The incidence of new-onset AF was two times higher in patients undergoing SAVR than in those undergoing TAVR (30.6% vs 14.1%), but overall still lower than observed in the NIS cohort.

The fully adjusted odds of in-hospital mortality were 50% higher for SAVR, although this difference failed to reach statistical significance (OR, 1.50; 95% CI, 0.97 - 2.30) and 76% higher for TAVR (OR, 1.76; 95% CI, 1.17 - 2.65), the authors report.

Consistent with the NIS sample, both groups had significantly longer lengths of stay. In-hospital stroke was more common in the TAVR group with new-onset AF vs no AF (8.5% vs 6.1%) but not significantly higher in the fully adjusted model.

"The thing I'm not sure about is the temporal sequence of atrial fibrillation and stroke," Arora said. "Could stroke have happened and then that may have brought the AFib out? Sure. We see strokes post-TAVR all the time. Or was the AF there first? We can't say from these data."

Postprocedure Management

Commenting to theheart.org | Medscape Cardiology, Amit N. Vora, MD, UPMC Pinnacle, Harrisburg, Pennsylvania, said overall, it was a well-done paper using a widely used dataset but that the 50% rates of new-onset AF likely represent the total burden of AF in this population.

"The results that they captured from the validation cohort are more in-line with previously published studies than a 50% rate of new-onset atrial fibrillation," he said. "That just seems pretty high."
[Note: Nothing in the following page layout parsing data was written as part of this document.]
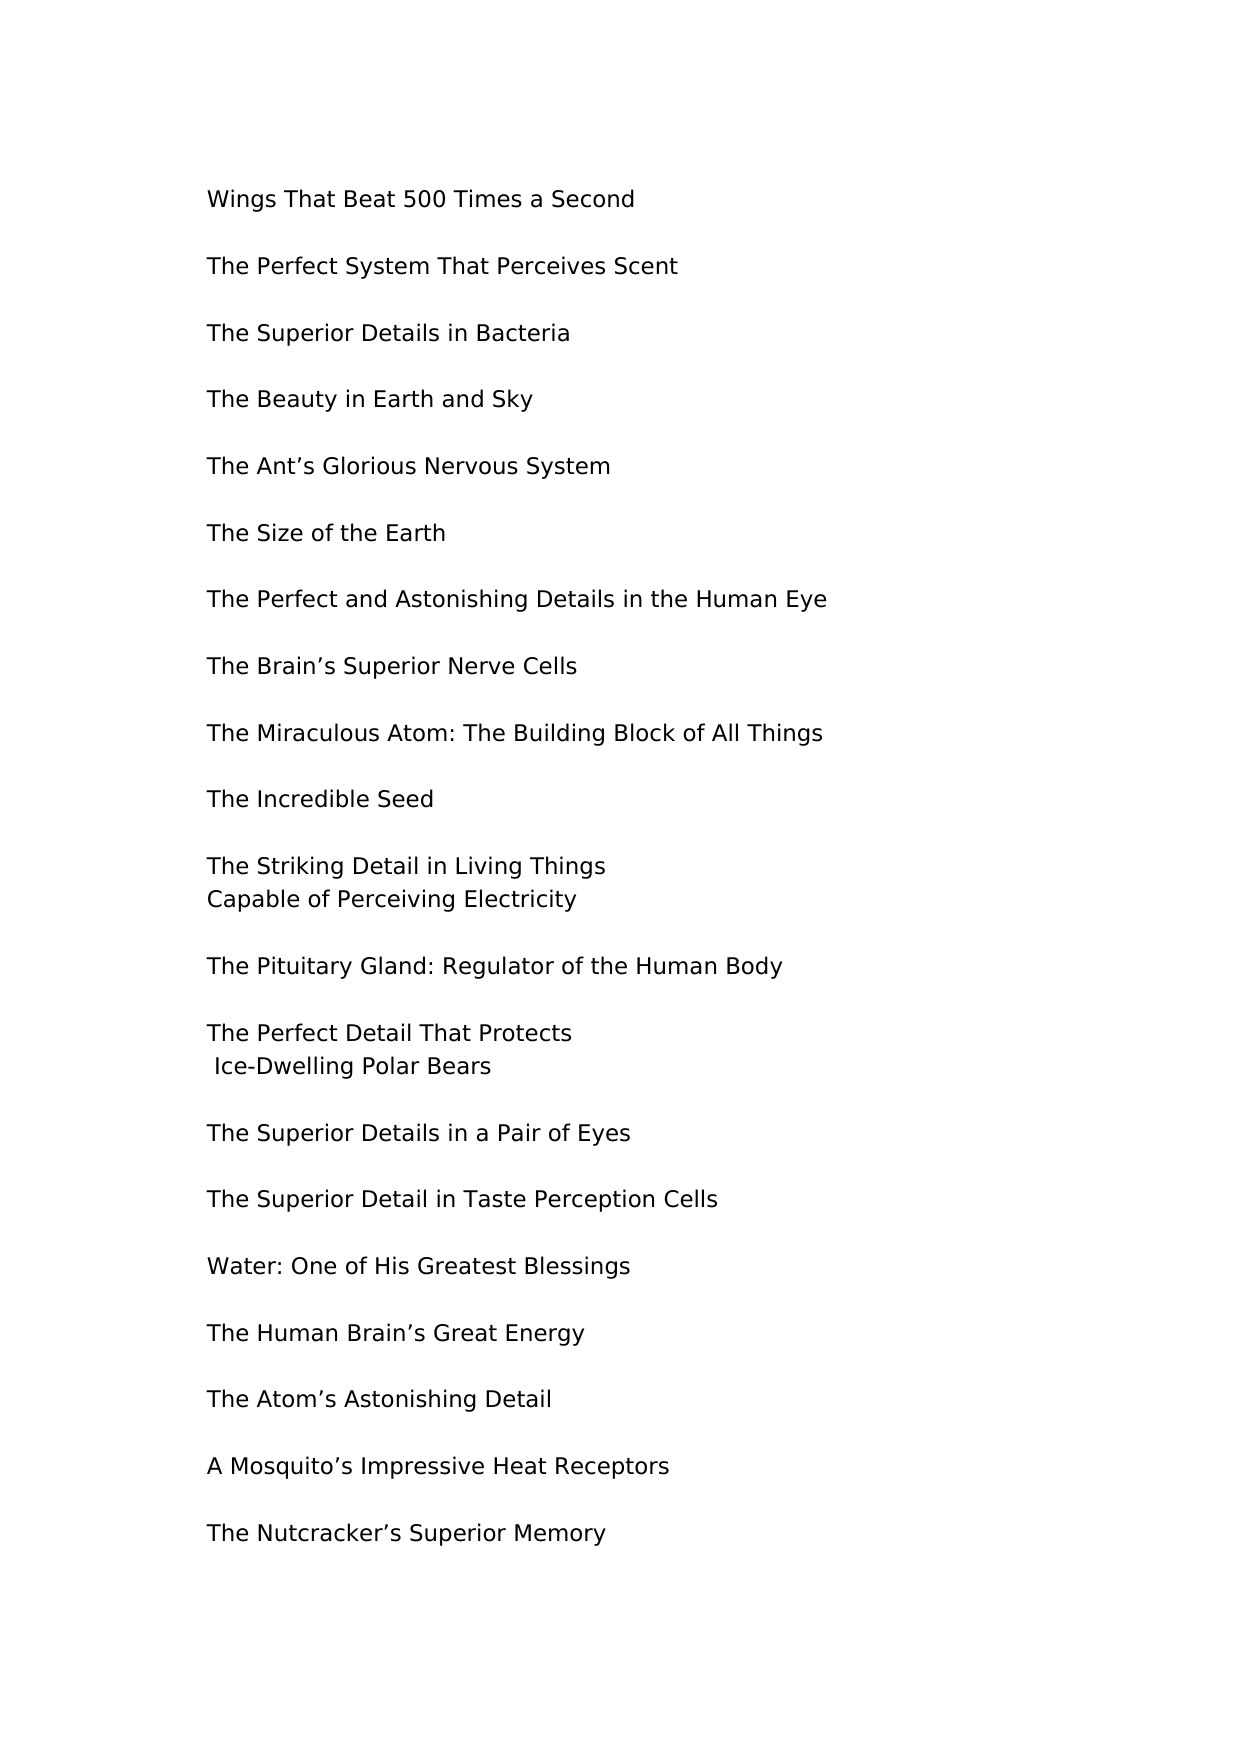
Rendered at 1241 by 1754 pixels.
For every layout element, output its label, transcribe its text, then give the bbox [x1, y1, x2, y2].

text The Perfect and Astonishing Details in the Human Eye [148, 581, 1126, 614]
text The Superior Details in a Pair of Eyes [148, 1114, 1126, 1148]
text Wings That Beat 500 Times a Second [148, 181, 1126, 214]
text The Perfect System That Perceives Scent [148, 248, 1126, 281]
text The Perfect Detail That Protects [148, 1014, 1126, 1048]
text A Mosquito’s Impressive Heat Receptors [148, 1448, 1126, 1481]
text The Superior Detail in Taste Perception Cells [148, 1181, 1126, 1214]
text The Brain’s Superior Nerve Cells [148, 648, 1126, 681]
text The Nutcracker’s Superior Memory [148, 1514, 1126, 1548]
text The Atom’s Astonishing Detail [148, 1381, 1126, 1414]
text The Incredible Seed [148, 781, 1126, 814]
text Ice-Dwelling Polar Bears [148, 1048, 1126, 1081]
text Capable of Perceiving Electricity [148, 881, 1126, 914]
text The Striking Detail in Living Things [148, 848, 1126, 881]
text The Beauty in Earth and Sky [148, 381, 1126, 414]
text The Miraculous Atom: The Building Block of All Things [148, 714, 1126, 748]
text The Superior Details in Bacteria [148, 314, 1126, 348]
text The Pituitary Gland: Regulator of the Human Body [148, 948, 1126, 981]
text Water: One of His Greatest Blessings [148, 1248, 1126, 1281]
text The Size of the Earth [148, 514, 1126, 548]
text The Human Brain’s Great Energy [148, 1314, 1126, 1348]
text The Ant’s Glorious Nervous System [148, 448, 1126, 481]
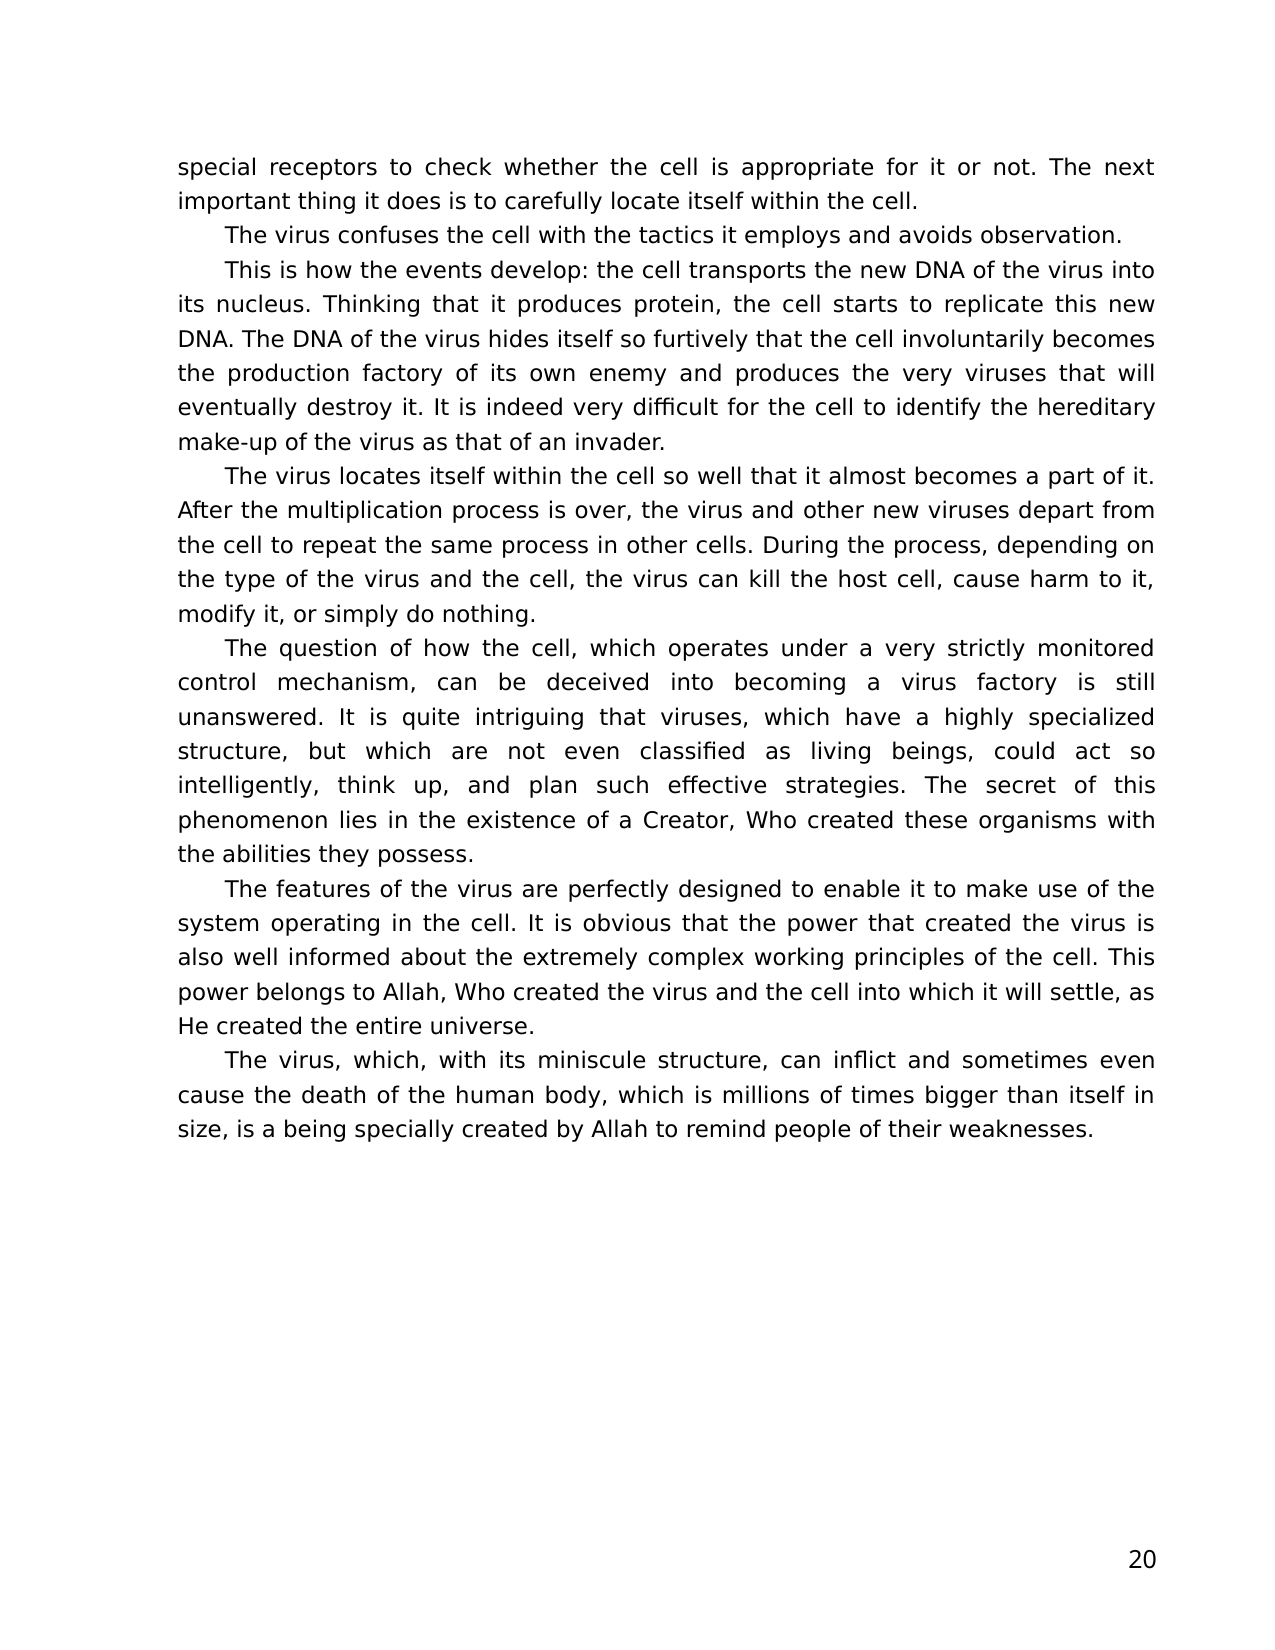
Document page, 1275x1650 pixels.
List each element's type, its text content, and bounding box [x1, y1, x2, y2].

text The question of how the cell, which operates under a very strictly monitored control mechanism, can be deceived into becoming a virus factory is still unanswered. It is quite intriguing that viruses, which have a highly specialized structure, but which are not even classified as living beings, could act so intelligently, think up, and plan such effective strategies. The secret of this phenomenon lies in the existence of a Creator, Who created these organisms with the abilities they possess. [177, 629, 1157, 869]
text special receptors to check whether the cell is appropriate for it or not. The next important thing it does is to carefully locate itself within the cell. [177, 148, 1157, 216]
text The virus confuses the cell with the tactics it employs and avoids observation. [177, 216, 1157, 251]
text This is how the events develop: the cell transports the new DNA of the virus into its nucleus. Thinking that it produces protein, the cell starts to replicate this new DNA. The DNA of the virus hides itself so furtively that the cell involuntarily becomes the production factory of its own enemy and produces the very viruses that will eventually destroy it. It is indeed very difficult for the cell to identify the hereditary make-up of the virus as that of an invader. [177, 251, 1157, 457]
text The virus locates itself within the cell so well that it almost becomes a part of it. After the multiplication process is over, the virus and other new viruses depart from the cell to repeat the same process in other cells. During the process, depending on the type of the virus and the cell, the virus can kill the host cell, cause harm to it, modify it, or simply do nothing. [177, 457, 1157, 629]
text The features of the virus are perfectly designed to enable it to make use of the system operating in the cell. It is obvious that the power that created the virus is also well informed about the extremely complex working principles of the cell. This power belongs to Allah, Who created the virus and the cell into which it will settle, as He created the entire universe. [177, 869, 1157, 1041]
text The virus, which, with its miniscule structure, can inflict and sometimes even cause the death of the human body, which is millions of times bigger than itself in size, is a being specially created by Allah to remind people of their weaknesses. [177, 1041, 1157, 1144]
Last year, Vora and colleagues published an analysis from the Society of Thoracic Surgeons (STS)/American College of Cardiology (ACC) Transcatheter Valve Therapy (TVT) registry, in which 8.4% of patients developed new-onset AF. In-hospital mortality and stroke rates in these patients were 7.8% and 4.7%, respectively.

The risk for AF is important to discuss with patients consenting for valve replacement, Vora agreed, noting that postprocedure management in these patients can be challenging because the optimal antithrombotic strategy is not clear. The GALILEO trial was stopped early last year after a preliminary analysis showed that patients treated post-TAVR with rivaroxaban (Xarelto, Bayer/Janssen) vs an antiplatelet therapy had higher rates of bleeding, thromboembolic events, and death.

The ongoing POPULAR TAVI and ATLANTIS trials in patients undergoing TAVR should provide new insights in the coming months, Vora said.

AF should be a part of the evaluation of patients undergoing valve replacement in clinical practice and routinely, although not historically, captured in clinical trials, Arora said.

"The association between AF and hard end points is so strong, it makes perfect sense to include rates of atrial fibrillation at 30 days, 1 year, or whatever follow-up the trial has," he said. "The ideal comparison would be to do pre and post, to put your patient on a monitor for 14 days, and then see what develops. That would be ideal."

None of the authors report having relevant conflicts of interest.